During late December and early January, multiple outbreaks of COVID19 and one specific scare with an outbreak potentially related to the highly infectious UK strain of COVID19 meant many states within Australia reduced their international arrival flight caps. Those caps had been in place since the travel bans which were enacted at the beginning of the pandemic in 2020.

The result was on January 15th, QANTAS partner, Emirates had announced that flights to Australian capital cities would be indefinitely suspended until those flight caps could be lifted again with filling flights and running them becoming increasingly challenging.

For the past seven days, Emirates has been negotiating with various stakeholders on how to bring the cost of those flights down and change operational requirements to allow for smooth operations of their customers.

“Following this engagement, we’ve made the decision to resume services with adjustments to our operations, so that we can continue serving our customers.” A spokesperson from Emirates has claimed.

This has allowed Emirates to begin resuming flights to Sydney from January 25th with Melbourne and Brisbane’s services resuming on the 26th and 28th respectively.

Social distancing requirements mean that most of those flights will run with a very limited customer cohort with only a few dozen of the 360 economy class seats being filled and a push to instead fill business and first-class seats.

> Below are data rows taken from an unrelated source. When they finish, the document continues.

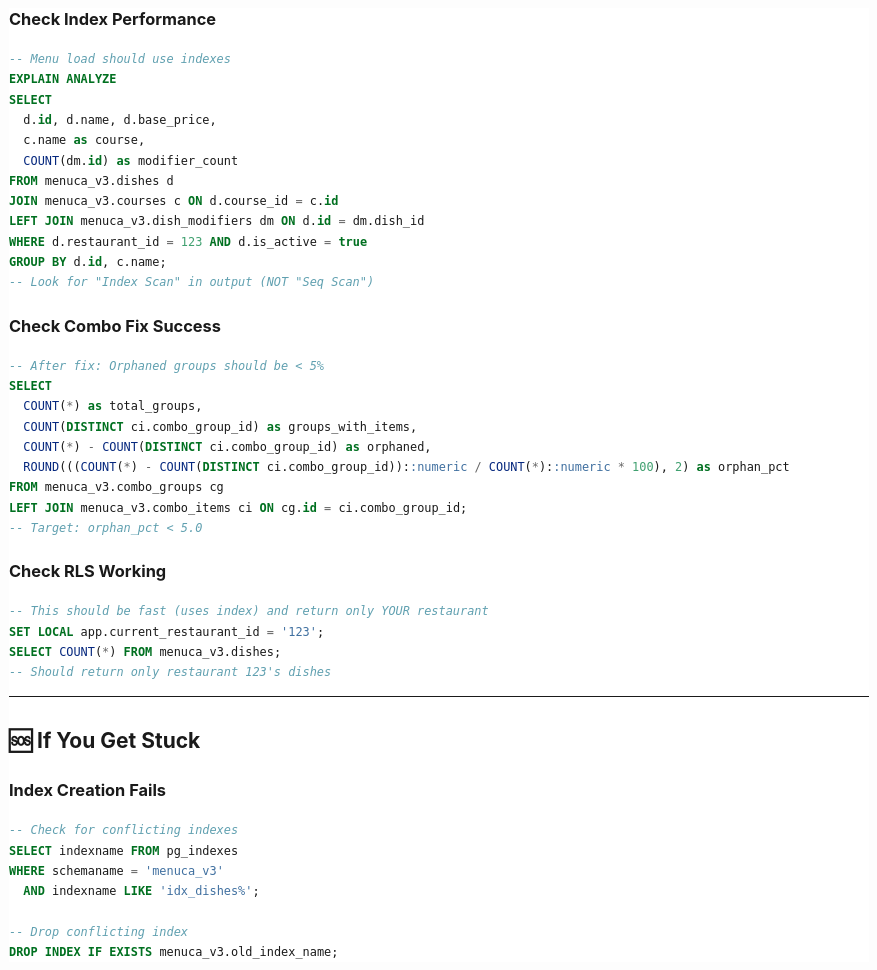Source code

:### Check Index Performance
```sql
-- Menu load should use indexes
EXPLAIN ANALYZE
SELECT 
  d.id, d.name, d.base_price,
  c.name as course,
  COUNT(dm.id) as modifier_count
FROM menuca_v3.dishes d
JOIN menuca_v3.courses c ON d.course_id = c.id
LEFT JOIN menuca_v3.dish_modifiers dm ON d.id = dm.dish_id
WHERE d.restaurant_id = 123 AND d.is_active = true
GROUP BY d.id, c.name;
-- Look for "Index Scan" in output (NOT "Seq Scan")
```

### Check Combo Fix Success
```sql
-- After fix: Orphaned groups should be < 5%
SELECT 
  COUNT(*) as total_groups,
  COUNT(DISTINCT ci.combo_group_id) as groups_with_items,
  COUNT(*) - COUNT(DISTINCT ci.combo_group_id) as orphaned,
  ROUND(((COUNT(*) - COUNT(DISTINCT ci.combo_group_id))::numeric / COUNT(*)::numeric * 100), 2) as orphan_pct
FROM menuca_v3.combo_groups cg
LEFT JOIN menuca_v3.combo_items ci ON cg.id = ci.combo_group_id;
-- Target: orphan_pct < 5.0
```

### Check RLS Working
```sql
-- This should be fast (uses index) and return only YOUR restaurant
SET LOCAL app.current_restaurant_id = '123';
SELECT COUNT(*) FROM menuca_v3.dishes;
-- Should return only restaurant 123's dishes
```

---

## 🆘 If You Get Stuck

### Index Creation Fails
```sql
-- Check for conflicting indexes
SELECT indexname FROM pg_indexes 
WHERE schemaname = 'menuca_v3' 
  AND indexname LIKE 'idx_dishes%';

-- Drop conflicting index
DROP INDEX IF EXISTS menuca_v3.old_index_name;
```
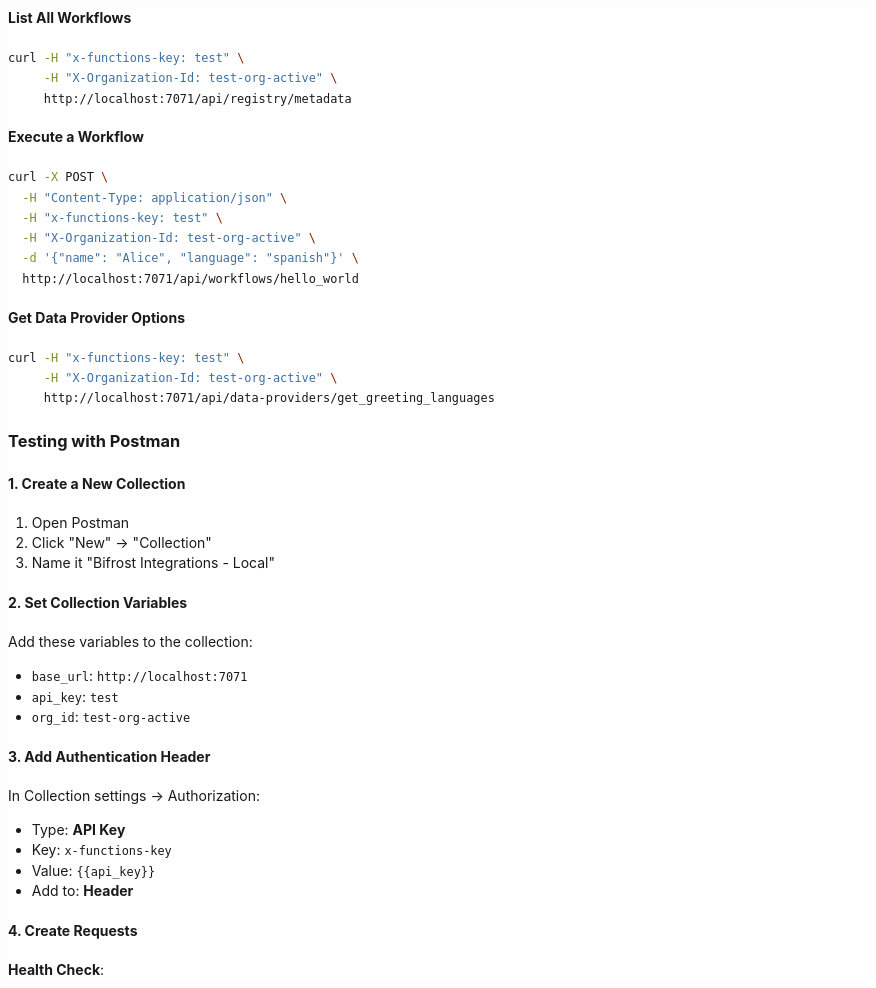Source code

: #### List All Workflows

```bash
curl -H "x-functions-key: test" \
     -H "X-Organization-Id: test-org-active" \
     http://localhost:7071/api/registry/metadata
```

#### Execute a Workflow

```bash
curl -X POST \
  -H "Content-Type: application/json" \
  -H "x-functions-key: test" \
  -H "X-Organization-Id: test-org-active" \
  -d '{"name": "Alice", "language": "spanish"}' \
  http://localhost:7071/api/workflows/hello_world
```

#### Get Data Provider Options

```bash
curl -H "x-functions-key: test" \
     -H "X-Organization-Id: test-org-active" \
     http://localhost:7071/api/data-providers/get_greeting_languages
```

### Testing with Postman

#### 1. Create a New Collection

1. Open Postman
2. Click "New" → "Collection"
3. Name it "Bifrost Integrations - Local"

#### 2. Set Collection Variables

Add these variables to the collection:

-   `base_url`: `http://localhost:7071`
-   `api_key`: `test`
-   `org_id`: `test-org-active`

#### 3. Add Authentication Header

In Collection settings → Authorization:

-   Type: **API Key**
-   Key: `x-functions-key`
-   Value: `{{api_key}}`
-   Add to: **Header**

#### 4. Create Requests

**Health Check**:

Visitors, however, are still not permitted inbound to Australia, only returning Australians.

That customer cohort alone though is more than enough to keep multiple airline operators running to Australia with 40,000 customers still stranded overseas. A good portion of those Australian had travelled knowing the risks and after the beginning of the COVID19 pandemic.

Seats on the flights moving forward will come at a premium with many of the first-class suits selling at $7,770 and business class selling at $5,600 to $6,900. Emirates have similarly blocked the sale of all economy seats until May but even then, prices are claimed to be as high as $4,500 depending on the route.

Those price tags presumably will remain in place until services can return to normal.